* **WHAT IS NEEDED**: Give only the number of lines in the records that include the string "elbow".

* **SUPPLIED DATA**:
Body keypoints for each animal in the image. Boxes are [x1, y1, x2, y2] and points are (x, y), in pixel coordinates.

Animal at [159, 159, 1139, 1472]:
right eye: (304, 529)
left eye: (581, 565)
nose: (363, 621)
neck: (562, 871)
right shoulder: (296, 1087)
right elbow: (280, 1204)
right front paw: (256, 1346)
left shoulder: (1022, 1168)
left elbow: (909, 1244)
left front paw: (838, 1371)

...

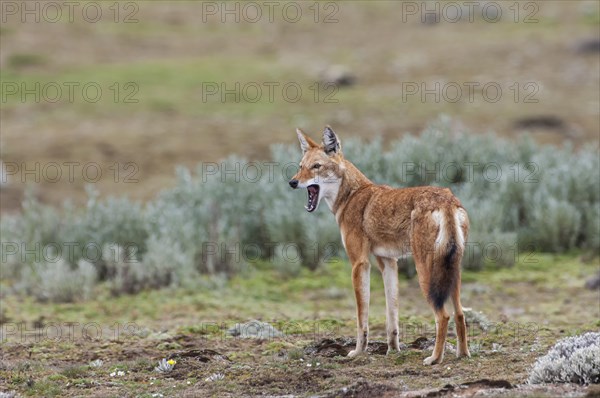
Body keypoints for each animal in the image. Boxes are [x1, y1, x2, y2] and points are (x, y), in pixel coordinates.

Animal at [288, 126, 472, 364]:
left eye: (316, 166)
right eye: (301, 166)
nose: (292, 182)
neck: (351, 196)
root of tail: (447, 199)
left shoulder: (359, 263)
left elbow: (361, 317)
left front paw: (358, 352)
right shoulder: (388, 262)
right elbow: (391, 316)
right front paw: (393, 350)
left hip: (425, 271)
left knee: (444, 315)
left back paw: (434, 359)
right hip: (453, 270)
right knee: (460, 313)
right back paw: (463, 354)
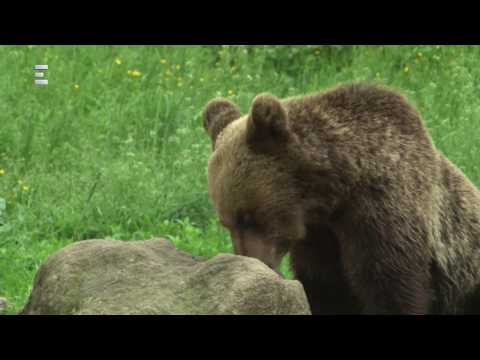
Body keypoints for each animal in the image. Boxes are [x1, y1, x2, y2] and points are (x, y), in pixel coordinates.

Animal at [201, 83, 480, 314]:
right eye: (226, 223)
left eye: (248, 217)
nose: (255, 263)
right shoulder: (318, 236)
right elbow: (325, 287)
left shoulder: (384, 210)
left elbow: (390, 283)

...

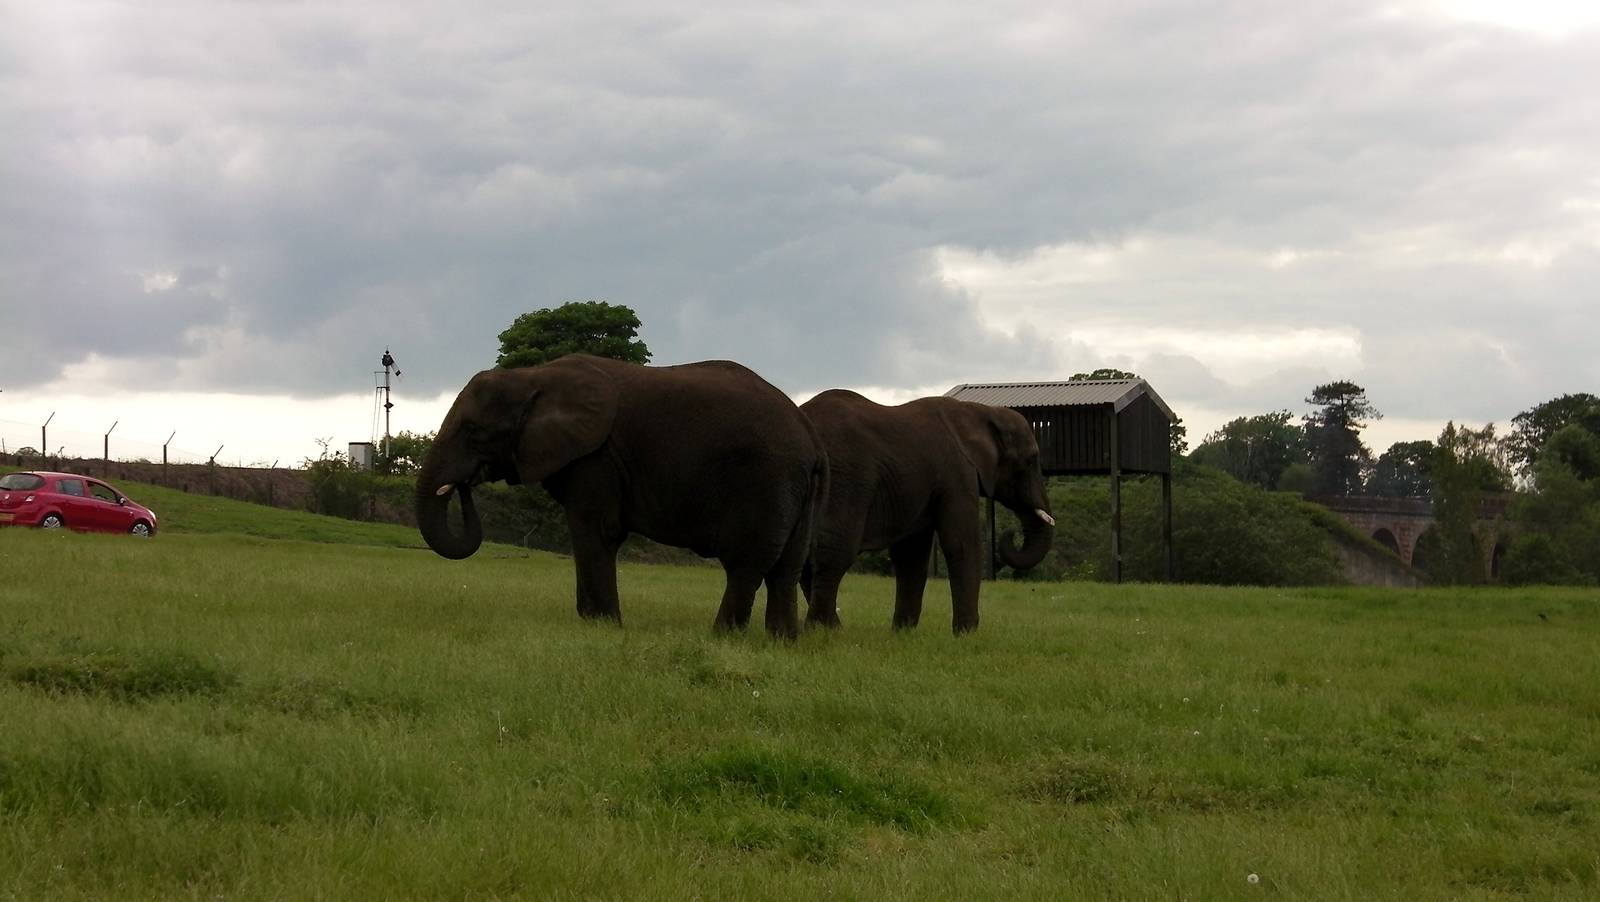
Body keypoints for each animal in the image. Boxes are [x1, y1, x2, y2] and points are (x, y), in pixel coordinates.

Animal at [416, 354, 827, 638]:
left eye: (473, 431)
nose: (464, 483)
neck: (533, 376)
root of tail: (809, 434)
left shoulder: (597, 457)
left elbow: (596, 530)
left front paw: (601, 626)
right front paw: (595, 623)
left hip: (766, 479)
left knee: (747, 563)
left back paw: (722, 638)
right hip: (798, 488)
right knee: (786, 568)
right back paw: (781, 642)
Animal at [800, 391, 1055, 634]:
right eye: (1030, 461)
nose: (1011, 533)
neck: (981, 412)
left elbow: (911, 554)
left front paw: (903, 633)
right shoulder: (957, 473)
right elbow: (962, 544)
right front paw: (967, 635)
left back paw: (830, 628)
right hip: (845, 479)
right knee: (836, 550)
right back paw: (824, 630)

* **SOLUTION TO THE PROBLEM**: 9